Exercise objective:
The entries contain pictures, which should not appear in the copy; everything else must be reproduced exactly.

Given records below:

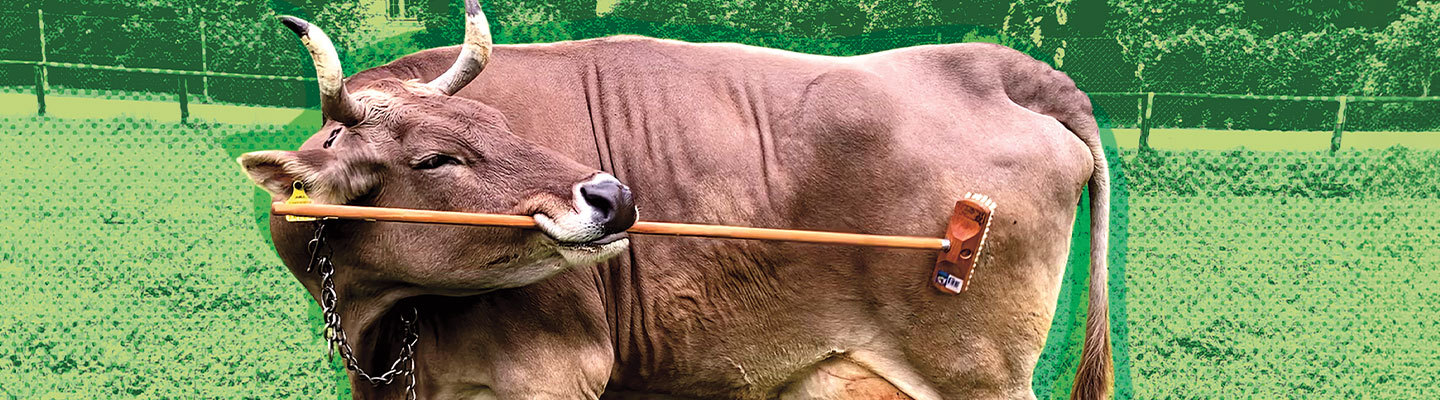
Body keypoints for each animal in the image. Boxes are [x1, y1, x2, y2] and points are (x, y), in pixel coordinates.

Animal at [237, 1, 1112, 399]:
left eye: (501, 121)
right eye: (435, 157)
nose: (611, 191)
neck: (383, 322)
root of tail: (997, 64)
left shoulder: (545, 373)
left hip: (980, 372)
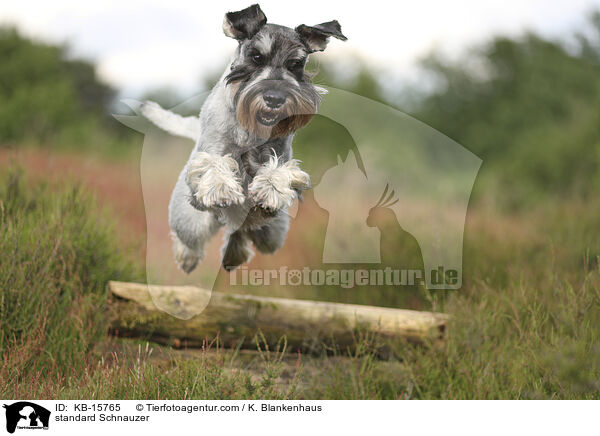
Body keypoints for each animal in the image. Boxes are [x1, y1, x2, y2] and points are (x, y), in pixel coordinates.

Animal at [142, 4, 346, 272]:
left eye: (296, 63)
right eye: (256, 57)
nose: (274, 98)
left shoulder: (281, 156)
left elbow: (279, 171)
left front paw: (271, 189)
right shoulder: (212, 152)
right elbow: (214, 166)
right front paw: (220, 187)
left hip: (273, 233)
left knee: (243, 231)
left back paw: (234, 254)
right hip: (189, 221)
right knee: (190, 238)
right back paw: (187, 257)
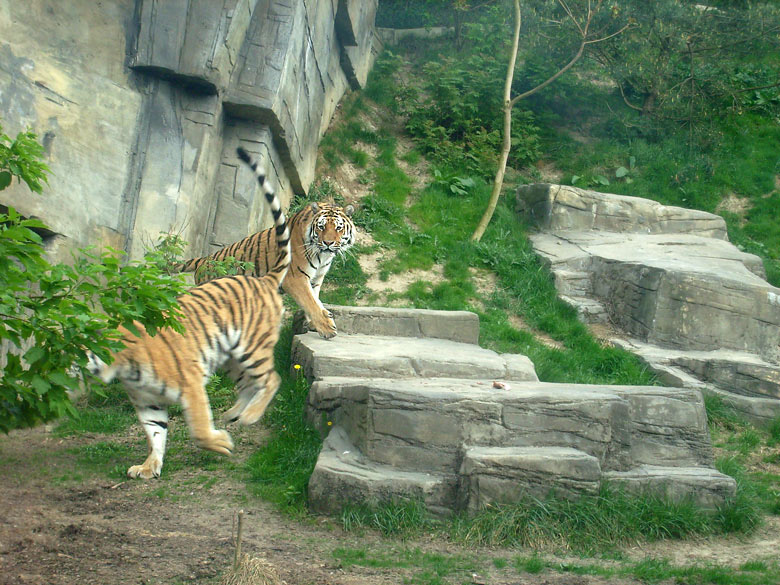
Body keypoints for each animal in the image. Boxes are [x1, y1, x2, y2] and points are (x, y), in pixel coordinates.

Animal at [84, 147, 290, 480]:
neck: (124, 367)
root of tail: (264, 279)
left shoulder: (190, 383)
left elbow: (199, 430)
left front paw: (220, 444)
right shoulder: (149, 403)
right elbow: (155, 434)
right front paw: (149, 467)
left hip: (251, 347)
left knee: (272, 379)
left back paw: (249, 417)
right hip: (230, 358)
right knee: (249, 384)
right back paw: (234, 414)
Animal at [175, 185, 354, 340]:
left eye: (338, 228)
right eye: (321, 227)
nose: (328, 243)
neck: (322, 256)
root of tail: (204, 259)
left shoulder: (316, 278)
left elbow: (315, 299)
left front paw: (313, 323)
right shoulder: (295, 278)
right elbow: (310, 302)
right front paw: (327, 328)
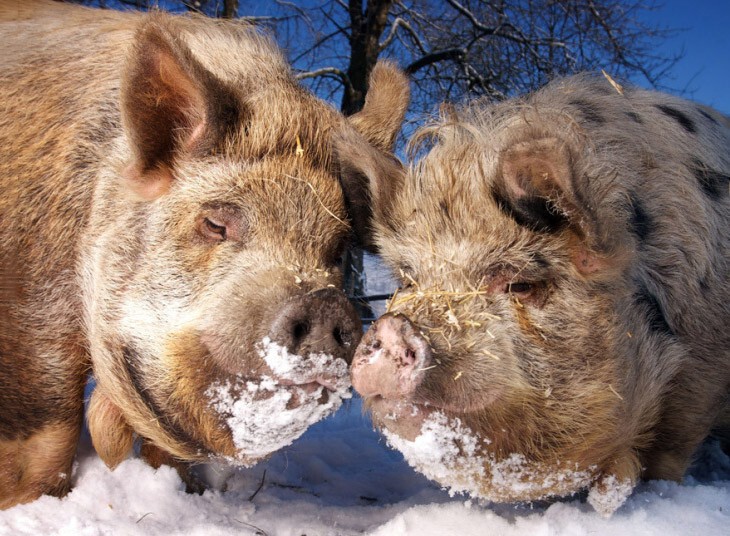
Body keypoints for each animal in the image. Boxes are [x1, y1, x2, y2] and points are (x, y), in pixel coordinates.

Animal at [0, 0, 410, 508]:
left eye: (336, 249)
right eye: (215, 224)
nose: (324, 303)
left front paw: (184, 491)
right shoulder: (29, 303)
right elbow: (48, 432)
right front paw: (30, 504)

End of Given records.

Answer below:
Body keypoints for each animal in the image. Boxes are [x1, y1, x2, y2] and points are (x, y), in pixel coordinates.

Animal at [237, 1, 1112, 399]:
left eye: (501, 121)
right eye: (435, 157)
nose: (611, 191)
neck: (383, 322)
root of tail: (997, 64)
left shoulder: (545, 373)
left hip: (980, 372)
Body keypoints for each animal in the image. Boxes are [x1, y1, x2, y2] and points are (x, y), in pixel coordinates.

Animal at [142, 4, 346, 272]:
left eye: (296, 63)
right eye: (256, 57)
nose: (274, 98)
left shoulder: (281, 156)
left elbow: (279, 171)
left front paw: (271, 189)
right shoulder: (212, 152)
right elbow: (214, 166)
right front paw: (220, 187)
left hip: (273, 233)
left knee: (243, 231)
left back paw: (234, 254)
right hip: (189, 221)
right knee: (190, 238)
right back paw: (187, 257)
Body keypoints for each animal in the image. Boxes are [x1, y1, x2, y2] and points are (x, y), in pixel coordinates.

Animal at [84, 147, 290, 480]:
neck: (124, 367)
root of tail: (264, 279)
left shoulder: (190, 383)
left elbow: (199, 430)
left front paw: (220, 444)
right shoulder: (149, 403)
right elbow: (155, 434)
right front paw: (149, 467)
left hip: (251, 347)
left knee: (272, 379)
left back paw: (249, 417)
right hip: (230, 358)
right knee: (249, 384)
right back paw: (234, 414)
Animal at [175, 185, 354, 340]:
left eye: (338, 228)
right eye: (321, 227)
nose: (328, 243)
neck: (322, 256)
root of tail: (204, 259)
left shoulder: (316, 278)
left elbow: (315, 299)
left front paw: (313, 323)
right shoulder: (295, 278)
right elbow: (310, 302)
right front paw: (327, 328)
Body keypoints for each animal in the image. Boxes are [x1, y1, x2, y2] and points are (x, y), in pixel coordinates.

Animal at [0, 0, 410, 508]:
left eye: (336, 249)
right eye: (215, 224)
nose: (324, 303)
left front paw: (184, 491)
right shoulder: (29, 303)
right elbow: (48, 432)
right front paw: (30, 504)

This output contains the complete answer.